Que ce soit les sixties (l’étonnante reprise noise du Little Honda des Beach Boys, ou celle, très belle, de Anita Bryant), les seventies (Spec Bebop, long instrumental évoquant à la fois Can et les synthés sinusoïdaux de Silver Apples), la musique expérimentale, le folk lo-fi, en passant aussi par le laidback space à la J.J. Cale (Green Arrow), la dream-pop (The Lie), la douceur pop exquise (One PM Again) et même la bossa-nova (Center Of Gravity), leur appétit semble insatiable.
Et là, à l’inverse de Electr-O-Pura, tout leur réussit.

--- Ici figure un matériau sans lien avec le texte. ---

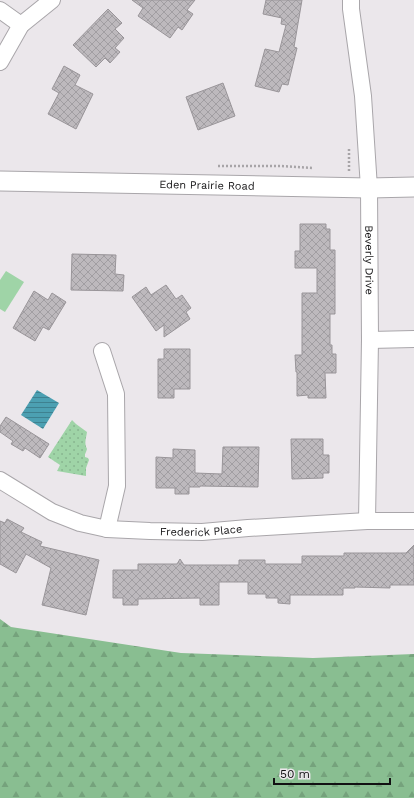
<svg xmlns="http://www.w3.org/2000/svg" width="414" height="798" font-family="'Work Sans',sans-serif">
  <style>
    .grass { fill: #9fd4a7 }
    .forest { fill: url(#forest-firs) }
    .park { fill: url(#park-dots) }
    .water { fill: url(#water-rules) }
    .building { fill: url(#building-cross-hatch); stroke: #999599 }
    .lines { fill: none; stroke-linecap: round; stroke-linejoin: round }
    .minor-casing { stroke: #a9a6aa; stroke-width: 18 }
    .tertiary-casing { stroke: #a9a6aa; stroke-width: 21 }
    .path { stroke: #a7a4a7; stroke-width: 2.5; stroke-dasharray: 2 2; stroke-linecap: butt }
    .minor { stroke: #fff; stroke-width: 16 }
    .tertiary { stroke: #fff; stroke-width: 19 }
    .labels { text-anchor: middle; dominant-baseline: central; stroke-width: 3; stroke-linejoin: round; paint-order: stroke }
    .street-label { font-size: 11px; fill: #121113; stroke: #ebe7eb }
  </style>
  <defs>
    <pattern id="forest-firs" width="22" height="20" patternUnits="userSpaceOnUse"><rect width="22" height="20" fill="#89be91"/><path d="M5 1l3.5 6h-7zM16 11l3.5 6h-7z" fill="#75a27c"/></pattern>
    <pattern id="park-dots" width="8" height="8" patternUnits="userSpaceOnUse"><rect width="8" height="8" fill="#9fd4a7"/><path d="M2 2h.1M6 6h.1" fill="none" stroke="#88b58f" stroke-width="1.8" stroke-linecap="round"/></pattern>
    <pattern id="water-rules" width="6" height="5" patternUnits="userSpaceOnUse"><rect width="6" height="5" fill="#4ca0b2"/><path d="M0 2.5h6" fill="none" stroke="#3e8190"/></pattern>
    <pattern id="building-cross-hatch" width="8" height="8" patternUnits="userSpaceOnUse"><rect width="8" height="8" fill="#bdb9bd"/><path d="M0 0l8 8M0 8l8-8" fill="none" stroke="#a19ea2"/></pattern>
  </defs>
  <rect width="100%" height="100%" fill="#ebe7eb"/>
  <path class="grass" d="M6 271 24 282 5 312 0 309V280Z"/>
  <path class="forest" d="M0 619 11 627 181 653 313 658 414 654V798H0Z"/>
  <path class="park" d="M72 420 76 424 87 432C86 439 84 443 87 449L86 452 85 454V457L88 458 89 460 86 468V476L57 471 60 465 48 457Z"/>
  <path class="water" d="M37 390 59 403 43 429 21 415Z"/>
  <path class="building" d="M132 0H195L187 10 193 14 182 30 178 27 170 38 138 16 143 8Z
    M266 0H302L294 47 297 48 288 85 282 84 279 92 255 86 265 49 279 52 286 25 281 24 282 18 263 14Z
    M108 9 122 23 115 29 124 38 115 48 120 52 110 63 105 58 96 67 73 45Z
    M64 66 80 75 75 85 93 94 76 129 48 114 59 93 52 89Z
    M223 83 235 116 198 130 186 97Z
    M300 224H326V229H330V250H335V314H330V345H332V354H336V373H325L326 398H308V395L297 396V372H296L295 355H302V293H317V268H295V251H300Z
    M72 254 116 255 115 274 124 275 123 291 71 290Z
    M166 285 176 299 182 295 191 308 186 312 190 319 164 337V325L156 331 132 297 146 287 151 295Z
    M34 291 48 300 52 293 66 302 49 330 43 327 35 341 13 328Z
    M164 349H190V389H174V398H158V359H164Z
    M6 417 49 444 40 458 25 448 23 451 11 444 13 441 0 432V426Z
    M291 439H323V455H329V473H323V478L292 479Z
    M223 447H259L258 487 200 486V487H189V494H175V488H156V457L173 458V449L195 450V473L222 474Z
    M7 519 24 528 21 532 42 542 40 546 99 560 86 615 42 605 51 568 26 554 16 573 0 564V521L5 523Z
    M414 545V585H390V588L355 587V588H343V595H290V604L278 603V598H266V594H248V582H219V605H200V598L138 599V605H123V598H113V570H138V564H177L180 559 184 565H239V560H265V564H302V556H344V553H406Z"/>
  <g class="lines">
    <g class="minor-casing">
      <g id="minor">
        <path id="s1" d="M351 0V9L363 96 369 188 370 340 367 521"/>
        <path d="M0 10 21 25"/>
        <path d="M0 62 21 25 52 0"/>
        <path d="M370 340 414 339"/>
        <path d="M102 351 116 394 117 486 107 529"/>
        <path id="s2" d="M0 480 52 512 80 523 107 529 150 531 202 532 248 528 367 521H414"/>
      </g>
    </g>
    <g class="tertiary-casing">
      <g id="tertiary">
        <path id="s3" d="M0 181 369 188 414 187"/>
      </g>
    </g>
    <path class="path" d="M218 166H280L313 168
      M349 171V148"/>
    <use href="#minor" class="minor"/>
    <use href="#tertiary" class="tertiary"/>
  </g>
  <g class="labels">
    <g class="street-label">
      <text stroke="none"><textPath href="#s3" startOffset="207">Eden Prairie Road</textPath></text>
      <text stroke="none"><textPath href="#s1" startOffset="261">Beverly Drive</textPath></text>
      <text stroke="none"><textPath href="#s2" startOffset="213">Frederick Place</textPath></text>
    </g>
  </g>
  <path d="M274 778v6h116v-6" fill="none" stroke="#121113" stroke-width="2"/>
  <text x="280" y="778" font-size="12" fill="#121113" stroke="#ebe7eb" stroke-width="3" paint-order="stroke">50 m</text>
</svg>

Avec des morceaux doucement déviants (le jazzy et dissonant Moby Octopad en ouverture, la fin de Sugarcube par exemple), en revisitant leur discographie (Spec Bebop, entre Mushroom Cloud et Sleeping Pill sur May I Sing With Me) ou en s’inscrivant dans son époque (We’re An American Band, comme échappé d’un Red House Painters), I Can Hear contient de très nombreux sommets (Damage, Autumn Sweater, Green Arrow, Center Of Gravity entre autres) et très peu de moments faibles (en étant de mauvaise foi, on pourrait citer Deeper Into Movies, mais c’est vraiment pour chercher la petite bête).
Il faut mettre cette réussite non seulement sur le compte de l’écriture des chansons, de très haut vol, mais aussi sur l’intelligence du groupe à trouver un équilibre presque parfait entre ces seize morceaux, alternant électricité et acoustique, moments noise et d’autres plus calmes, pop et expérimentation, faisant de I Can Hear leur premier album à rencontrer un succès public (73.000 albums seront écoulés en 2000, 300.000 en 2012).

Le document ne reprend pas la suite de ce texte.